Multifunctional Engineered Metal–Organic Frameworks as Targeted Protein Degraders for Augmenting Cancer Therapy via Hexokinase 2 Degradation and Provoking Cuproptosis
Shasha Li, Runjie Liu, Qixuan Zhang, Jiahui Sun, Hao Hao, Chenhao Yao, Li Yan, Dan Yang, Dechun Liu

TL;DR
Researchers developed a new cancer therapy using nanoparticles that degrade a key protein and trigger cell death through copper-dependent mechanisms.
Contribution
A novel multifunctional nano-PROTAC system that degrades HK-2 and induces cuproptosis for enhanced cancer therapy.
Findings
PHDs reduced HK-2 expression by over 40% in 4T1 and CT26 cells.

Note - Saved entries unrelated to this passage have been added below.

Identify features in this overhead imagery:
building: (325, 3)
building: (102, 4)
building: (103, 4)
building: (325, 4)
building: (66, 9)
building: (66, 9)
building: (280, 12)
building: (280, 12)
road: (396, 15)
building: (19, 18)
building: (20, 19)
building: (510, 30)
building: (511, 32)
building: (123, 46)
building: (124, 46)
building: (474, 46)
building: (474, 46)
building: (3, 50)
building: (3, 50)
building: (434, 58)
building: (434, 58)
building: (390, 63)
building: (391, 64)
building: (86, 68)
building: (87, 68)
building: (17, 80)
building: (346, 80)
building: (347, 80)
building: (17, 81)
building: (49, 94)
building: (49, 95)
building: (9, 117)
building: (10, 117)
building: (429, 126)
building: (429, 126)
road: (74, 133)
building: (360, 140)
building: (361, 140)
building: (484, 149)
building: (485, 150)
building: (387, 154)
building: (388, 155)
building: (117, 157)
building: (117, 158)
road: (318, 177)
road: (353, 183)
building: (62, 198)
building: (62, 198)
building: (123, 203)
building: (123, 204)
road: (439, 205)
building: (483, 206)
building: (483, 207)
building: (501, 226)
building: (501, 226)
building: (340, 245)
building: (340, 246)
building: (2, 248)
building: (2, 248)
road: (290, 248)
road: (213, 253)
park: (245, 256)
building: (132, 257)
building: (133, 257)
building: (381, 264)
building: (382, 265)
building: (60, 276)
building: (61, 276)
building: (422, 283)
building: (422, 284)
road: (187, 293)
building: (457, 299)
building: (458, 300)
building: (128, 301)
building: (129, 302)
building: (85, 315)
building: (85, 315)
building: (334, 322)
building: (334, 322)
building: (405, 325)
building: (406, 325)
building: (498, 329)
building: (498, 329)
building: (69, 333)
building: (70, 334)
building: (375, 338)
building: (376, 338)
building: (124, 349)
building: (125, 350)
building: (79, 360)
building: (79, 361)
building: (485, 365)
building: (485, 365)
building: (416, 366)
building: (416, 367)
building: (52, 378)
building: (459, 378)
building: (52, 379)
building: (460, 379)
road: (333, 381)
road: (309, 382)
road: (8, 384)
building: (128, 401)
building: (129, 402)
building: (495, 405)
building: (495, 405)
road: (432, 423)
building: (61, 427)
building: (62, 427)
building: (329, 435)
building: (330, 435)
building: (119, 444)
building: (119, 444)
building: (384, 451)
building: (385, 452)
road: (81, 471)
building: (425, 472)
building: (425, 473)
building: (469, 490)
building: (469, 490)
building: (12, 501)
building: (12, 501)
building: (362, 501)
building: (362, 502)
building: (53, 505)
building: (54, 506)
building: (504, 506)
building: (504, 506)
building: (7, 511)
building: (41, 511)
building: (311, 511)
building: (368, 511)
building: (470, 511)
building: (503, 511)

CHNDs inhibited tumor growth in mice with 76.6% and 55.3% inhibition rates for colon and breast tumors.
The system induced cuproptosis and disrupted both mitochondrial respiration and glycolysis.
Abstract
Cuproptosis, a newly identified form of copper-dependent programmed cell death, has emerged as a potential therapeutic strategy for cancer treatment. However, its antitumor efficacy was strictly limited by dysregulated glycolytic metabolism of tumor cells. Herein, we proposed multifunctional copper-based nano-PROTACs (CHNDs) to degrade hexokinase 2 (HK-2) and amplify cuproptosis for cancer therapy via dual mitochondrial energy depletion. Our initial evaluation indicated that polyethyleneimine (PEI)-based nano-PROTACs (PHDs) triggered HK-2 degradation via the ubiquitin–proteasome system (UPS). PHDs reduced HK-2 expression to 43.7% in 4T1 cells and 42.1% in CT26 cells, which consequently impaired glycolysis in tumor cells. Furthermore, copper ion release from CHNDs in a controlled manner and the glucose metabolism homeostasis interference by PHDs orchestrally induced effective cuproptosis…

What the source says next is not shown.